The strongest point that Unisys makes is that the main obstacle to winning the cyber war is a patchwork strategy.  This is the crux of control system cyber security.  My research in the past 18 months has uncovered a marked increase in the number of utilities asking for security architectures, for a single approach to security for their control systems.  Whether those architectures will translate to implementations is unclear.  But at least utilities are asking to see the big picture.  It would be good if Unisys offered to be part of that large-scale solution, but the conclusion of this white paper seems to say that Stealth is the solution.  All security vendors can be part of the solution.  None of them are the solution.

 

New Federal Standard Mandates Physical Grid Security

— August 12, 2014

The North American Electric Reliability Corporation (NERC) is currently drafting a physical security standard for approval by the Federal Energy Regulatory Commission (FERC).  This much needed proposed standard will eventually prescribe physical security for transmission stations and substations operating above 500 kV, and in some cases operating as low as 200 kV.  Say hello to NERC CIP-014-1.

The stated purpose of NERC CIP-014-1 is: “To identify and protect transmission stations and transmission substations, and their associated primary control centers, that if rendered inoperable or damaged as a result of a physical attack could result in widespread instability, uncontrolled separation, or cascading within an interconnection.”

CIP-014-1, or “Sip Fourteen,” requires each transmission operator to perform an initial physical security risk assessment and periodic subsequent physical risk assessments.  Effective security proceeds from a thorough risk assessment – this is the right starting place.  Each risk assessment then requires an audit by a third party.  The plan goes on to require operators to define risk mitigation plans, to have those plans audited by a third party, and to then implement the plan.  Finally, a third party must validate that the plan has been properly implemented.

Not So Wide

This sounds like a long, drawn-out process, but it’s the right pathway: assess the risk, plan the mitigation, and then execute the plan.  Each step audited by a non-affiliated third party.  Security done right.

The FERC liked NERC’s proposal except for one word: widespread.  Where the FERC had directed NERC to develop a plan that requires “identification of facilities whose loss could result in instability, uncontrolled separation, or cascading failures,” NERC modified the requirement to prevent widespread instability.  The FERC rejected this: “The term ‘widespread’ is undefined and could potentially render the Reliability Standard unenforceable or could lead to an inadequate level of reliability by omitting facilities that are critical to the reliable operation of the Bulk-Power System.”
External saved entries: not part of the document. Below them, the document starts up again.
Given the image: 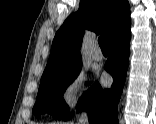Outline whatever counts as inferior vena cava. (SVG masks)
<instances>
[{
  "instance_id": "inferior-vena-cava-1",
  "label": "inferior vena cava",
  "mask_w": 156,
  "mask_h": 124,
  "mask_svg": "<svg viewBox=\"0 0 156 124\" xmlns=\"http://www.w3.org/2000/svg\"><path fill=\"white\" fill-rule=\"evenodd\" d=\"M78 124H89L88 116L86 113H82L80 115Z\"/></svg>"
}]
</instances>
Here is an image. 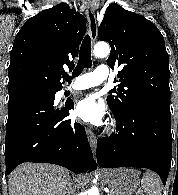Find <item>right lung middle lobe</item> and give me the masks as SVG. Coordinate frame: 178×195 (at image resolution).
<instances>
[{"label": "right lung middle lobe", "instance_id": "dd1d6c3e", "mask_svg": "<svg viewBox=\"0 0 178 195\" xmlns=\"http://www.w3.org/2000/svg\"><path fill=\"white\" fill-rule=\"evenodd\" d=\"M19 95L36 96V97L45 98V97L53 96L54 95V91H50V90H34V91H27V92H24V93L19 94ZM19 95H17V96H19ZM9 98H12V97H9Z\"/></svg>", "mask_w": 178, "mask_h": 195}]
</instances>
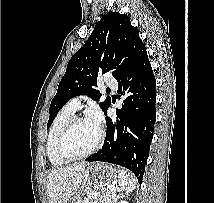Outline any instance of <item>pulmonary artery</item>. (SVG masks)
Here are the masks:
<instances>
[{"instance_id":"e3ab8cb5","label":"pulmonary artery","mask_w":214,"mask_h":203,"mask_svg":"<svg viewBox=\"0 0 214 203\" xmlns=\"http://www.w3.org/2000/svg\"><path fill=\"white\" fill-rule=\"evenodd\" d=\"M104 84H105L106 86H108L109 88L114 89V90L117 89V86H118V83H117V81H116L114 78H107V79H105ZM67 105H68L71 109H73V110L76 111V109L79 108L80 99H79V98H73V99H71V100L68 102Z\"/></svg>"}]
</instances>
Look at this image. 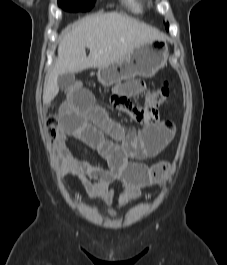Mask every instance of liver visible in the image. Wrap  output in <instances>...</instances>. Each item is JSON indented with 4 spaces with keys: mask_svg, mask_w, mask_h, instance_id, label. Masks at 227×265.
I'll return each instance as SVG.
<instances>
[{
    "mask_svg": "<svg viewBox=\"0 0 227 265\" xmlns=\"http://www.w3.org/2000/svg\"><path fill=\"white\" fill-rule=\"evenodd\" d=\"M152 40H165V35L121 13H100L79 20L64 30L58 58L45 79L43 103L49 104L58 94L59 75L107 67ZM86 47L90 50L88 57Z\"/></svg>",
    "mask_w": 227,
    "mask_h": 265,
    "instance_id": "obj_1",
    "label": "liver"
}]
</instances>
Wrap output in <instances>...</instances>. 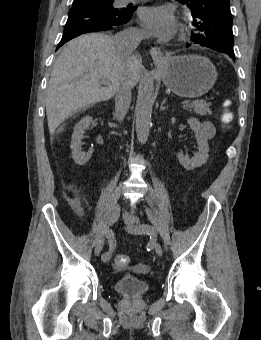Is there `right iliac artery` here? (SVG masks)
Wrapping results in <instances>:
<instances>
[{"mask_svg":"<svg viewBox=\"0 0 261 340\" xmlns=\"http://www.w3.org/2000/svg\"><path fill=\"white\" fill-rule=\"evenodd\" d=\"M105 235L107 237L109 249L102 254L101 259L103 262H109V260L111 259L112 253L116 247V238H115L113 231L109 229L105 230Z\"/></svg>","mask_w":261,"mask_h":340,"instance_id":"right-iliac-artery-1","label":"right iliac artery"}]
</instances>
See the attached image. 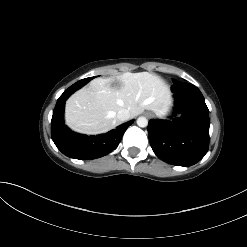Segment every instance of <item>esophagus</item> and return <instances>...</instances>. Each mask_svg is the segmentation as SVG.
<instances>
[{"label":"esophagus","mask_w":247,"mask_h":247,"mask_svg":"<svg viewBox=\"0 0 247 247\" xmlns=\"http://www.w3.org/2000/svg\"><path fill=\"white\" fill-rule=\"evenodd\" d=\"M146 117H151V114L150 113H145Z\"/></svg>","instance_id":"34e87169"}]
</instances>
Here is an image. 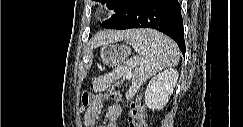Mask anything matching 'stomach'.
<instances>
[{
  "instance_id": "stomach-1",
  "label": "stomach",
  "mask_w": 243,
  "mask_h": 127,
  "mask_svg": "<svg viewBox=\"0 0 243 127\" xmlns=\"http://www.w3.org/2000/svg\"><path fill=\"white\" fill-rule=\"evenodd\" d=\"M131 51L128 47L116 46V45H109L104 46L101 49V60L102 62L110 67L119 66L122 64L125 59L130 55Z\"/></svg>"
}]
</instances>
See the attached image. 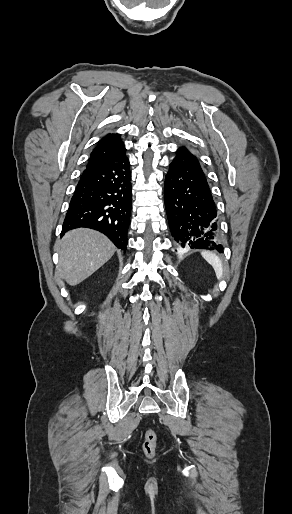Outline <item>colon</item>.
<instances>
[{"instance_id":"colon-1","label":"colon","mask_w":292,"mask_h":514,"mask_svg":"<svg viewBox=\"0 0 292 514\" xmlns=\"http://www.w3.org/2000/svg\"><path fill=\"white\" fill-rule=\"evenodd\" d=\"M157 435L153 428H148L145 431L144 440L142 443V451L148 458H152L156 452Z\"/></svg>"}]
</instances>
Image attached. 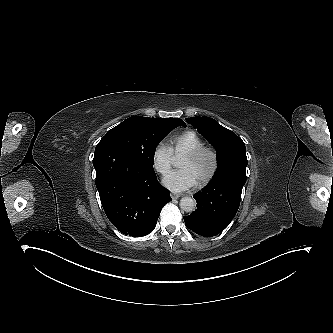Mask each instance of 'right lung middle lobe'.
<instances>
[{
	"mask_svg": "<svg viewBox=\"0 0 333 333\" xmlns=\"http://www.w3.org/2000/svg\"><path fill=\"white\" fill-rule=\"evenodd\" d=\"M186 127L177 118L132 116L109 130L100 142L114 141L126 149L141 165L153 170L156 146L174 128Z\"/></svg>",
	"mask_w": 333,
	"mask_h": 333,
	"instance_id": "dd1d6c3e",
	"label": "right lung middle lobe"
}]
</instances>
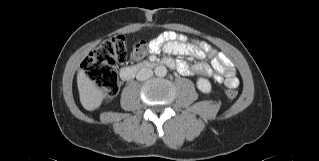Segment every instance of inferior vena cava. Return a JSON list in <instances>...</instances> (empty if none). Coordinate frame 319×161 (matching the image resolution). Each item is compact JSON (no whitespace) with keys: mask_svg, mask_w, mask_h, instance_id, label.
Segmentation results:
<instances>
[{"mask_svg":"<svg viewBox=\"0 0 319 161\" xmlns=\"http://www.w3.org/2000/svg\"><path fill=\"white\" fill-rule=\"evenodd\" d=\"M153 75V71L149 68H142L137 72L136 79L144 81L149 79Z\"/></svg>","mask_w":319,"mask_h":161,"instance_id":"1","label":"inferior vena cava"}]
</instances>
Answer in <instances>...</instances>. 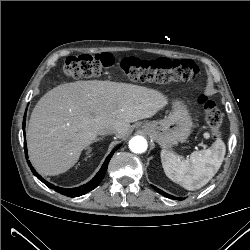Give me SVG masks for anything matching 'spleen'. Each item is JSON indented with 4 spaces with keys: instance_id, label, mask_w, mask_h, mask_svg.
Masks as SVG:
<instances>
[{
    "instance_id": "1",
    "label": "spleen",
    "mask_w": 250,
    "mask_h": 250,
    "mask_svg": "<svg viewBox=\"0 0 250 250\" xmlns=\"http://www.w3.org/2000/svg\"><path fill=\"white\" fill-rule=\"evenodd\" d=\"M226 147L221 138L202 151H194L190 158H182L163 149L161 162L166 176L187 190L205 186L217 173L223 162Z\"/></svg>"
}]
</instances>
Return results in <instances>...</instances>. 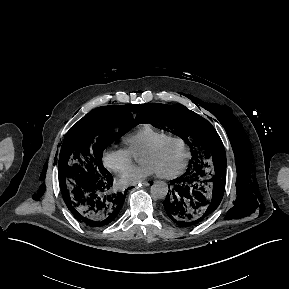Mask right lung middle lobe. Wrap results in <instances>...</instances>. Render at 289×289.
<instances>
[{"label": "right lung middle lobe", "instance_id": "dd1d6c3e", "mask_svg": "<svg viewBox=\"0 0 289 289\" xmlns=\"http://www.w3.org/2000/svg\"><path fill=\"white\" fill-rule=\"evenodd\" d=\"M138 107L134 104L99 107L71 128L59 155L62 194L91 186L109 174L101 163V154L109 143L138 124L137 119H133Z\"/></svg>", "mask_w": 289, "mask_h": 289}]
</instances>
In other words, the FERC is nervous that any given utility may choose to define widespread instability as a total global blackout, making anything less severe outside the scope of this standard.  There’s a precedent for this: the original deployment of NERC CIP standards resulted in 77% of U.S. utilities claiming that they had no critical cyber assets and were therefore automatically NERC CIP-compliant without taking any action.  It’s not exactly back to the drawing board for NERC, as the FERC praised much of NERC’s proposed standard, but it is one more go-round of comments, proposals, and approval.  And to the FERC: Good catch!

Plan B

One other much welcomed bit of goodness in the proposal is resiliency.  The FERC writes in its comments, “Resiliency is as, or even more, important than physical security given that physical security cannot protect against all possible attacks.”  Amen and hallelujah!  As we learned with the Metcalf Substation in April 2013, some kinetic attacks cannot be prevented.  But Pacific Gas and Electric (PG&E) had enough network resiliency in place that even the loss of a large substation resulted in not one outage.  PG&E knew: you can’t hold off all the attackers, but you can have a Plan B in place to deal with their damage.  And if that Plan B is automated, so much the better.